On Birdeye, which we did load directly, High Rise Boston carries a 4.0-star average across 10 reviews. The reviews we could read are mixed and concern the brokerage's real-estate/apartment-rental side, not Airbnb management specifically: one reviewer wrote “Excellent service! I was very pleased to work with Don of High Rise Realty. My apartment was very easy and quick,” while two others complained about reachability — “No one answered the phone. I wonder why” and “Why no one is picking up my call I called so many times.” We found no review content anywhere specifically about the Airbnb-management service.

We also searched for a Better Business Bureau profile and want to flag a mix-up risk directly: the only BBB listing that surfaces for a similar name is “Highrise Consolidated Services, LLC”, at 11 Elkin's Street in Boston — a different, one-employee property-management LLC with no mention of Airbnb, short-term rentals, or real estate brokerage anywhere on its profile. We opened that BBB page ourselves and confirmed it is not the same business as HighRise Boston. We could not find any BBB profile for the company this review actually covers. Yelp lists a “High Rise Boston” business profile at the correct Newbury Street address, but the page returned a 403 error on every direct request, so we could not read its reviews ourselves. Trustpilot has no profile under highriseboston.com at all.

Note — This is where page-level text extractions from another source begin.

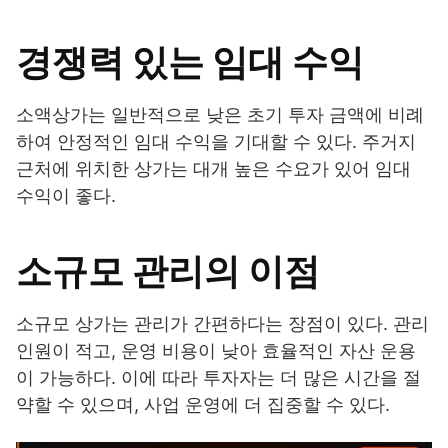
경쟁력 있는 임대 수익
소액상가는 일반적으로 낮은 초기 투자 금액에 비례
하여 안정적인 임대 수익을 기대할 수 있다. 주거지
근처에 위치한 상가는 대개 높은 수요가 있어 임대
수익이 좋다.
소규모 관리의 이점
소규모 상가는 관리가 간편하다는 장점이 있다. 관리
인원이 적고, 운영 비용이 낮아 효율적인 자산 운용
이 가능하다. 이에 따라 투자자는 더 많은 시간을 절
약할 수 있으며, 사업 운영에 더 집중할 수 있다.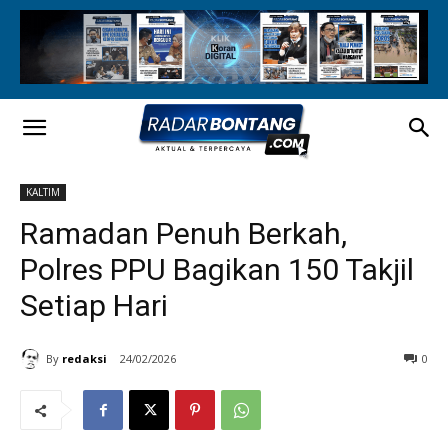
KALTIM
Ramadan Penuh Berkah,
Polres PPU Bagikan 150 Takjil
Setiap Hari
By
redaksi
24/02/2026
0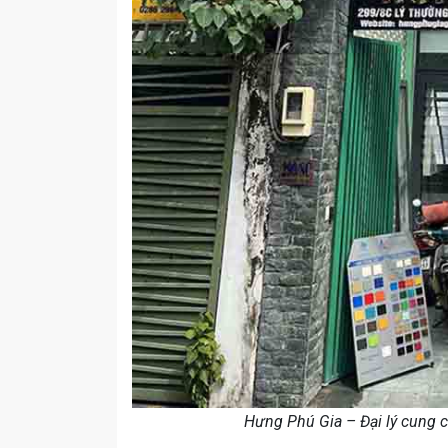
Hưng Phú Gia – Đại lý cung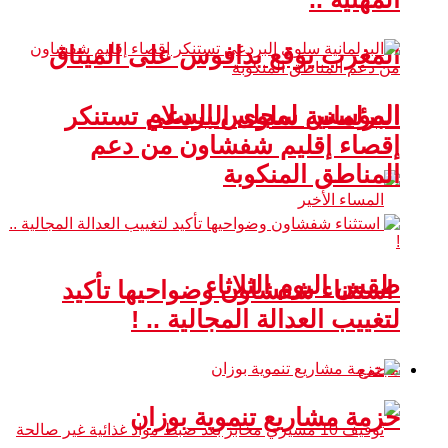
المغرب يوقع بدافوس على الميثاق
المؤسس لمجلس السلام
البرلمانية سلوى البردعي تستنكر
إقصاء إقليم شفشاون من دعم
المناطق المنكوبة
طقس اليوم الثلاثاء
استثناء شفشاون وضواحيها تأكيد
لتغييب العدالة المجالية .. !
مجتمع
حزمة مشاريع تنموية بوزان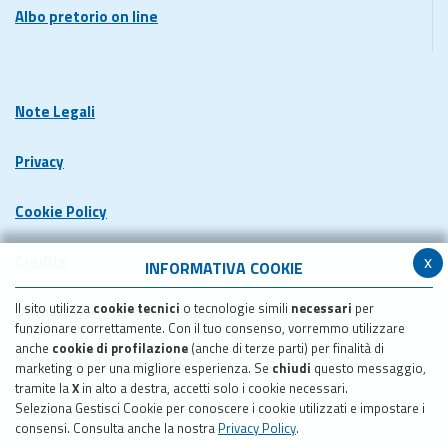
Albo pretorio on line
Note Legali
Privacy
Cookie Policy
x
Credits
INFORMATIVA COOKIE
Il sito utilizza
cookie tecnici
o tecnologie simili
necessari
per
Dichiarazione di accessibilita'
funzionare correttamente. Con il tuo consenso, vorremmo utilizzare
anche
cookie di profilazione
(anche di terze parti) per finalità di
Meccanismo di feedback
marketing o per una migliore esperienza. Se
chiudi
questo messaggio,
tramite la
X
in alto a destra, accetti solo i cookie necessari.
Seleziona Gestisci Cookie per conoscere i cookie utilizzati e impostare i
Pubblicazione obiettivi di accessibilita'
consensi. Consulta anche la nostra
Privacy Policy
.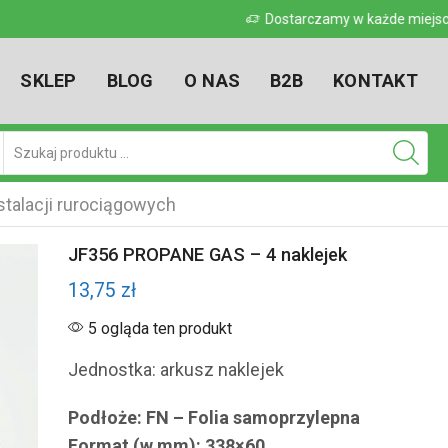
 w kraju
Dostarczamy w każde miejsce w kr
SKLEP
BLOG
O NAS
B2B
KONTAKT
Pole
wyszukiwania
talacji rurociągowych
JF356 PROPANE GAS – 4 naklejek
13,75
zł
5 ogląda ten produkt
Jednostka: arkusz naklejek
Podłoże: FN – Folia samoprzylepna
Format (w mm): 338×60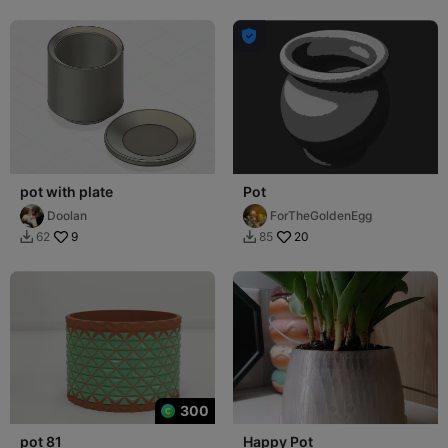

pot with plate
Pot
Doolan
ForTheGoldenEgg
9
20
62
85


300
pot 81
Happy Pot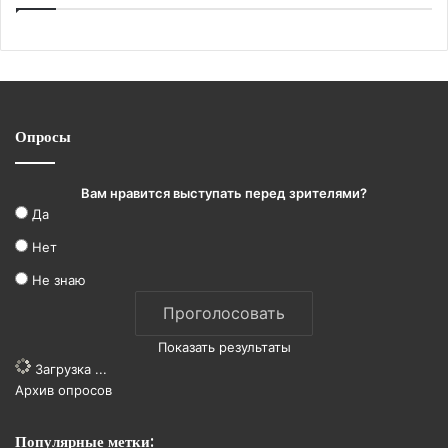
Опросы
Вам нравится выступать перед зрителями?
Да
Нет
Не знаю
Показать результаты
Загрузка ...
Архив опросов
Популярные метки: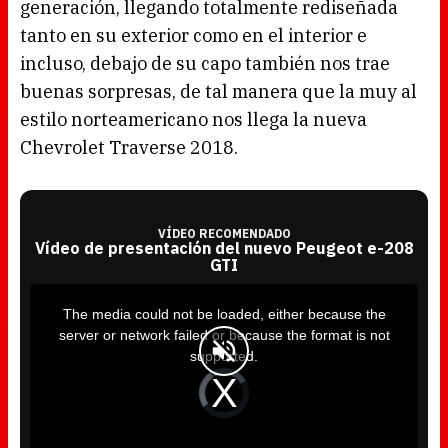
generación, llegando totalmente rediseñada
tanto en su exterior como en el interior e
incluso, debajo de su capo también nos trae
buenas sorpresas, de tal manera que la muy al
estilo norteamericano nos llega la nueva
Chevrolet Traverse 2018.
VÍDEO RECOMENDADO
Vídeo de presentación del nuevo Peugeot e-208
GTI
T
h
i
The media could not be loaded, either because the
s
i
server or network failed or because the format is not
s
a
supported.
m
o
d
V
a
i
l
d
w
e
i
o
n
P
d
l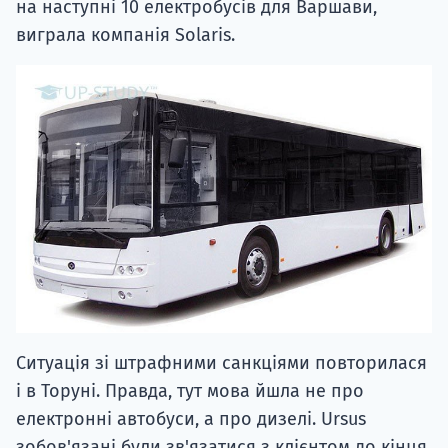
на наступні 10 електробусів для Варшави,
виграла компанія Solaris.
Ситуація зі штрафними санкціями повторилася
і в Торуні. Правда, тут мова йшла не про
електронні автобуси, а про дизелі. Ursus
зобов'язані були зв'язатися з клієнтом до кінця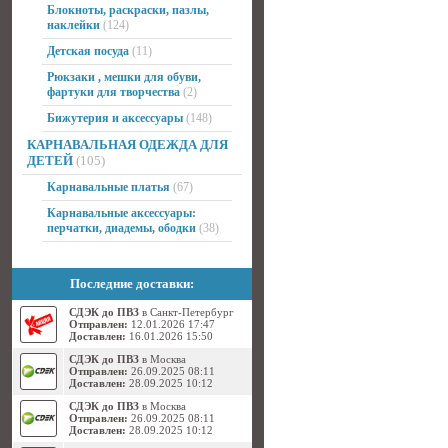
Блокноты, раскраски, пазлы,
наклейки
(124)
Детская посуда
(11)
Рюкзаки , мешки для обуви,
фартуки для творчества
(2)
Бижутерия и аксессуары
(148)
КАРНАВАЛЬНАЯ ОДЕЖДА ДЛЯ
ДЕТЕЙ
(105)
Карнавальные платья
(67)
Карнавальные аксессуары:
перчатки, диадемы, ободки
(38)
Последние доставки:
СДЭК до ПВЗ
в Санкт-Петербург
Отправлен:
12.01.2026 17:47
Доставлен:
16.01.2026 15:50
СДЭК до ПВЗ
в Москва
Отправлен:
26.09.2025 08:11
Доставлен:
28.09.2025 10:12
СДЭК до ПВЗ
в Москва
Отправлен:
26.09.2025 08:11
Доставлен:
28.09.2025 10:12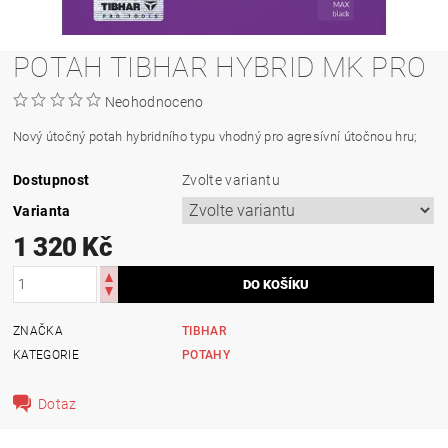
POTAH TIBHAR HYBRID MK PRO
Neohodnoceno
Nový útočný potah hybridního typu vhodný pro agresívní útočnou hru;
Dostupnost
Zvolte variantu
Varianta
1 320 Kč
ZNAČKA
TIBHAR
KATEGORIE
POTAHY
Dotaz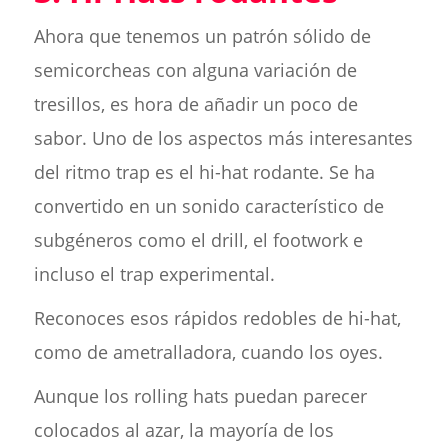
Ahora que tenemos un patrón sólido de
semicorcheas con alguna variación de
tresillos, es hora de añadir un poco de
sabor. Uno de los aspectos más interesantes
del ritmo trap es el hi-hat rodante. Se ha
convertido en un sonido característico de
subgéneros como el drill, el footwork e
incluso el trap experimental.
Reconoces esos rápidos redobles de hi-hat,
como de ametralladora, cuando los oyes.
Aunque los rolling hats puedan parecer
colocados al azar, la mayoría de los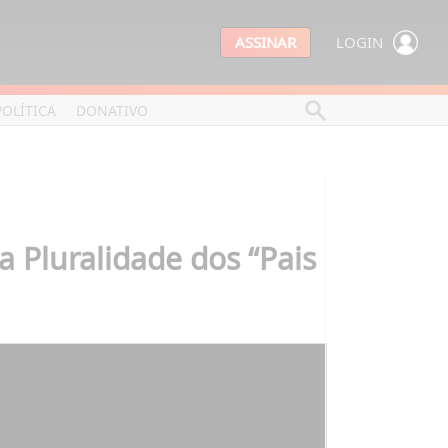
ASSINAR
LOGIN
POLÍTICA
DONATIVO
 Pluralidade dos “Pais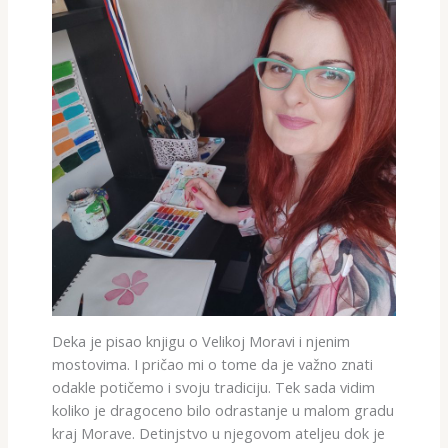
Deka je pisao knjigu o Velikoj Moravi i njenim
mostovima. I pričao mi o tome da je važno znati
odakle potičemo i svoju tradiciju. Tek sada vidim
koliko je dragoceno bilo odrastanje u malom gradu
kraj Morave. Detinjstvo u njegovom ateljeu dok je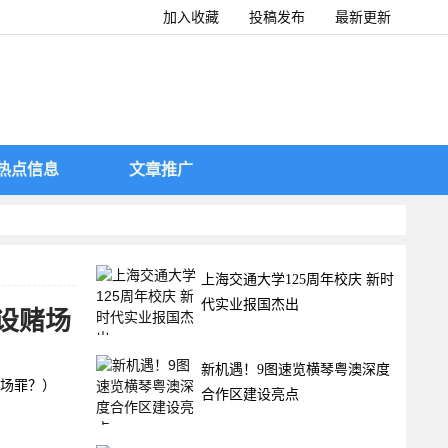
加入收藏
投稿发布
最新更新
热点信息
文章推广
上海交通大学125周年校庆 新时
代实业报国杰出
设赌场
新机遇！9图速览横琴粤澳深度
场罪？）
合作区建设亮点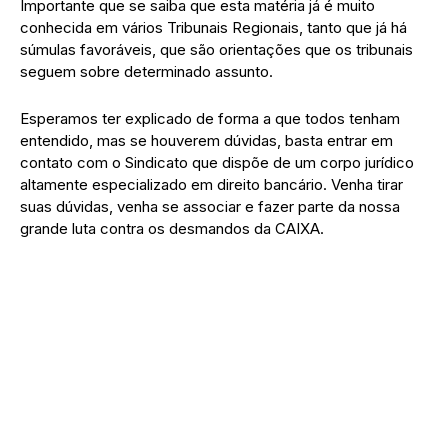
Importante que se saiba que esta matéria já é muito
conhecida em vários Tribunais Regionais, tanto que já há
súmulas favoráveis, que são orientações que os tribunais
seguem sobre determinado assunto.
Esperamos ter explicado de forma a que todos tenham
entendido, mas se houverem dúvidas, basta entrar em
contato com o Sindicato que dispõe de um corpo jurídico
altamente especializado em direito bancário. Venha tirar
suas dúvidas, venha se associar e fazer parte da nossa
grande luta contra os desmandos da CAIXA.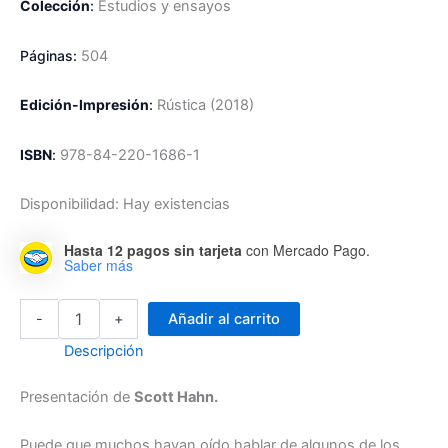
Colección
:
Estudios y ensayos
Páginas:
504
Edición-Impresión
:
R
ústica
(2018)
ISBN
:
978-84-220-1686-1
Disponibilidad:
Hay existencias
Hasta 12 pagos sin tarjeta
con Mercado Pago.
Saber más
El
-
+
Añadir al carrito
Cumplimiento
de
Descripción
Todo
Deseo
Presentación de
Scott Hahn.
-
Guía
Puede que muchos hayan oído hablar de algunos de los
para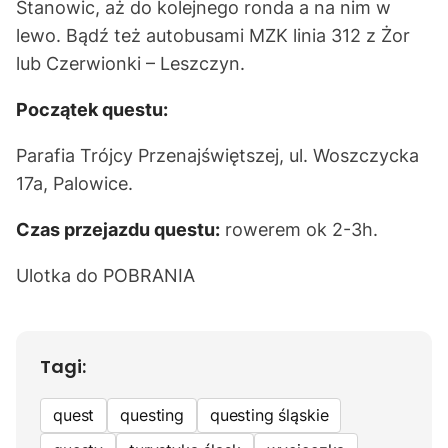
Stanowic, aż do kolejnego ronda a na nim w
lewo. Bądź też autobusami MZK linia 312 z Żor
lub Czerwionki – Leszczyn.
Początek questu:
Parafia Trójcy Przenajświętszej, ul. Woszczycka
17a, Palowice.
Czas przejazdu questu:
rowerem ok 2-3h.
Ulotka do
POBRANIA
Tagi:
quest
questing
questing śląskie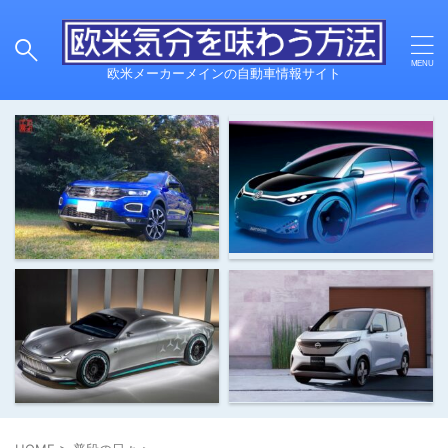
欧米メーカーメインの自動車情報サイト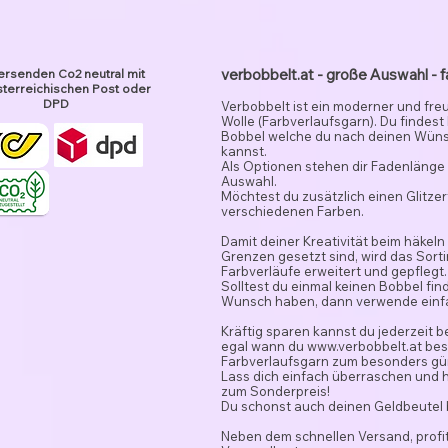
verbobbelt.at - große Auswahl - f
ersenden Co2 neutral mit
terreichischen Post oder
DPD
Verbobbelt ist ein moderner und fre
Wolle (Farbverlaufsgarn). Du findest
Bobbel welche du nach deinen Wün
kannst.
Als Optionen stehen dir Fadenlänge 
Auswahl.
Möchtest du zusätzlich einen Glitze
verschiedenen Farben.
Damit deiner Kreativität beim häkeln
Grenzen gesetzt sind, wird das Sor
Farbverläufe erweitert und gepflegt.
Solltest du einmal keinen Bobbel fi
Wunsch haben, dann verwende ein
Kräftig sparen kannst du jederzeit 
egal wann du
www.verbobbelt.at
besu
Farbverlaufsgarn zum besonders gün
Lass dich einfach überraschen und 
zum Sonderpreis!
Du schonst auch deinen Geldbeutel
Neben dem schnellen Versand, profit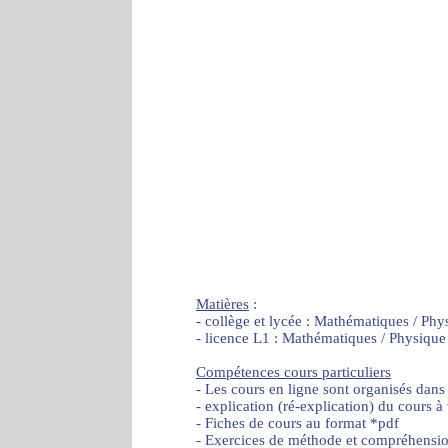
Matières
:
- collège et lycée : Mathématiques / Phy
- licence L1 : Mathématiques / Physique
Compétences cours particuliers
- Les cours en ligne sont organisés dans
- explication (ré-explication) du cours à
- Fiches de cours au format *pdf
- Exercices de méthode et compréhensi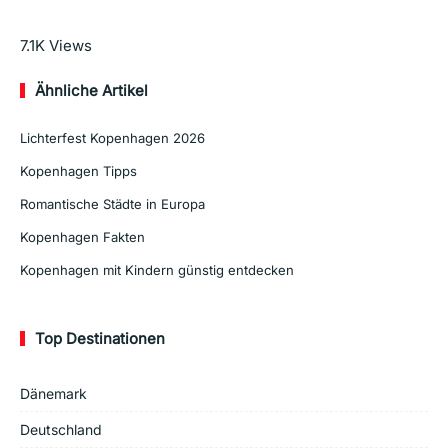
Mehr lesen
7.1K
Views
Ähnliche Artikel
Lichterfest Kopenhagen 2026
Kopenhagen Tipps
Romantische Städte in Europa
Kopenhagen Fakten
Kopenhagen mit Kindern günstig entdecken
Top Destinationen
Dänemark
Deutschland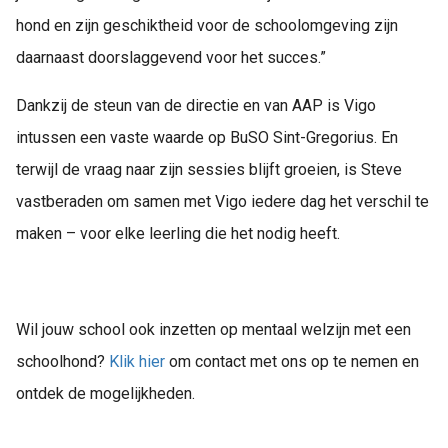
hond en zijn geschiktheid voor de schoolomgeving zijn
daarnaast doorslaggevend voor het succes.”
Dankzij de steun van de directie en van AAP is Vigo
intussen een vaste waarde op BuSO Sint-Gregorius. En
terwijl de vraag naar zijn sessies blijft groeien, is Steve
vastberaden om samen met Vigo iedere dag het verschil te
maken – voor elke leerling die het nodig heeft.
Wil jouw school ook inzetten op mentaal welzijn met een
schoolhond?
Klik hier
om contact met ons op te nemen en
ontdek de mogelijkheden.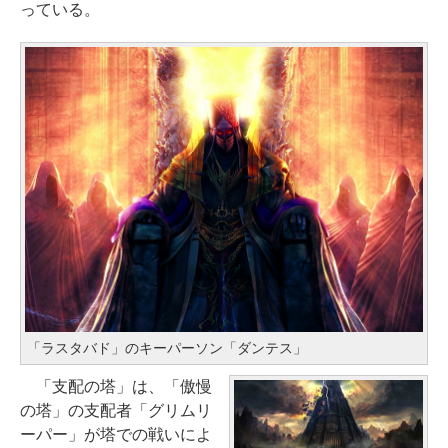
っている。
「ラスタバド」のキーパーソン「ダンテス」
「支配の塔」は、「傲慢
の塔」の支配者「グリムリ
ーパー」が塔での戦いによ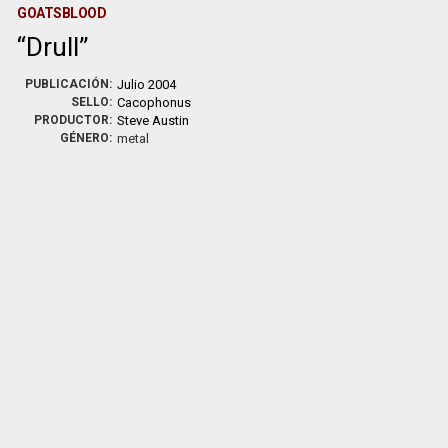
GOATSBLOOD
Drull
PUBLICACIÓN:
Julio 2004
SELLO:
Cacophonus
PRODUCTOR:
Steve Austin
GÉNERO:
metal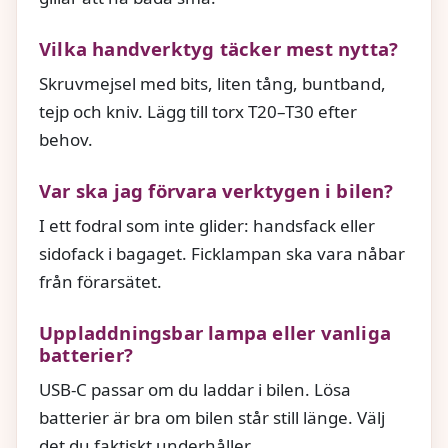
Vilka handverktyg täcker mest nytta?
Skruvmejsel med bits, liten tång, buntband,
tejp och kniv. Lägg till torx T20–T30 efter
behov.
Var ska jag förvara verktygen i bilen?
I ett fodral som inte glider: handsfack eller
sidofack i bagaget. Ficklampan ska vara nåbar
från förarsätet.
Uppladdningsbar lampa eller vanliga
batterier?
USB‑C passar om du laddar i bilen. Lösa
batterier är bra om bilen står still länge. Välj
det du faktiskt underhåller.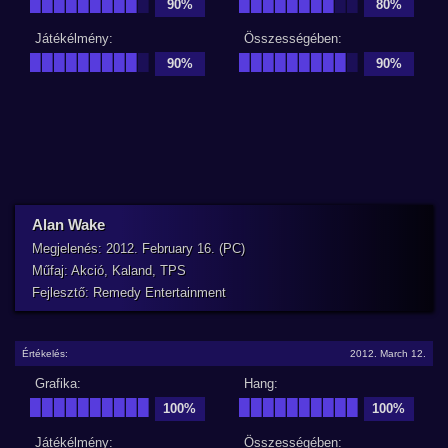
█████████
█
████████
██
90%
80%
Játékélmény:
Összességében:
█████████
█
█████████
█
90%
90%
Alan Wake
Megjelenés: 2012. February 16. (PC)
Műfaj: Akció, Kaland, TPS
Fejlesztő: Remedy Entertainment
Értékelés:
2012. March 12.
Grafika:
Hang:
██████████
██████████
100%
100%
Játékélmény:
Összességében: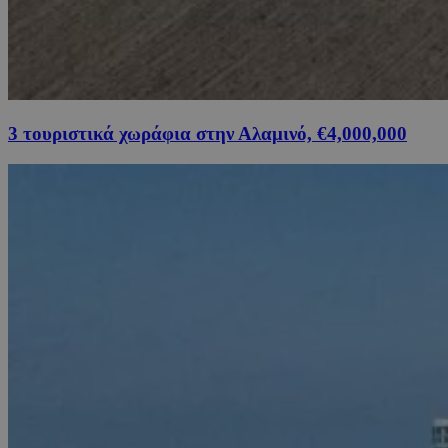
3 τουριστικά χωράφια στην Αλαμινό, €4,000,000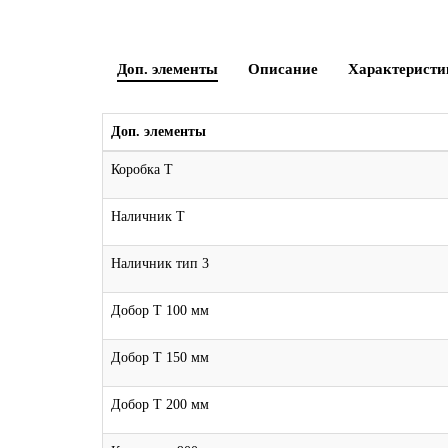
Доп. элементы
Описание
Характеристи
Доп. элементы
Коробка Т
Наличник Т
Наличник тип 3
Добор Т 100 мм
Добор Т 150 мм
Добор Т 200 мм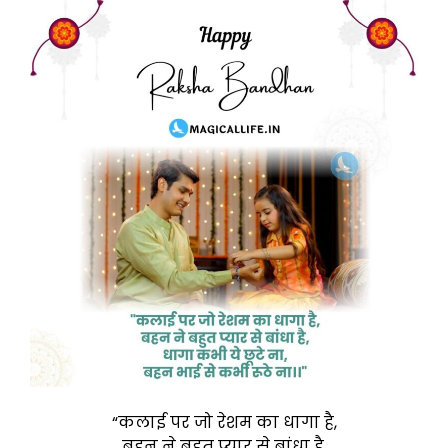
“कलाई पर जो रेशम का धागा है,
बहन ने बहुत प्यार से बांधा है,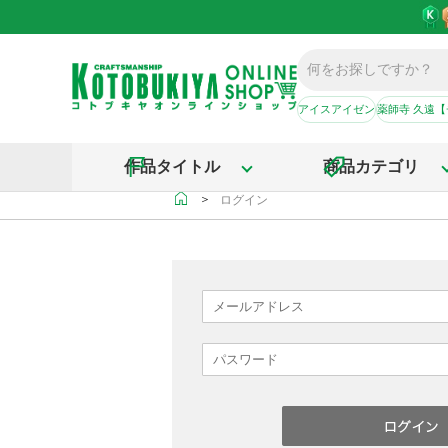
アイスアイゼン
薬師寺 久遠
作品タイトル
商品カテゴリ
＞
ログイン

How it compares to our top pick

HighRise Boston's real pitch is structural: a Back Bay brokerage that already knows specific downtown condo buildings can also run your unit as a short-term rental, and can help you buy into (or sell out of) that building in the first place — a combination most single-purpose STR managers don't offer. But for an owner comparison-shopping on fees and track record, there's almost nothing to compare against: no rate card we could confirm firsthand, no disclosed portfolio size, and a site that blocks the exact kind of due-diligence check this review is trying to run. One Fine BnB publishes its management terms rather than gating them behind a site that blocks outside verification. See how HighRise Boston stacks up against other local and national operators in our full best Airbnb management companies ranking.

Bottom line

HighRise Boston is a real, findable Back Bay brokerage with an Airbnb-management side line, not a fabricated listing — but it's also one of the hardest companies in our roster to verify independently, because its own site blocks every automated access attempt we tried, and no BBB profile exists for the actual entity. If you're considering it, treat the widely-indexed 15%–35% fee range as a starting point for a phone call rather than a confirmed number, and ask directly about current portfolio size, whether your specific condo association allows short-term rentals, and how Boston's owner-occupancy short-term-rental rules apply to your property before signing anything.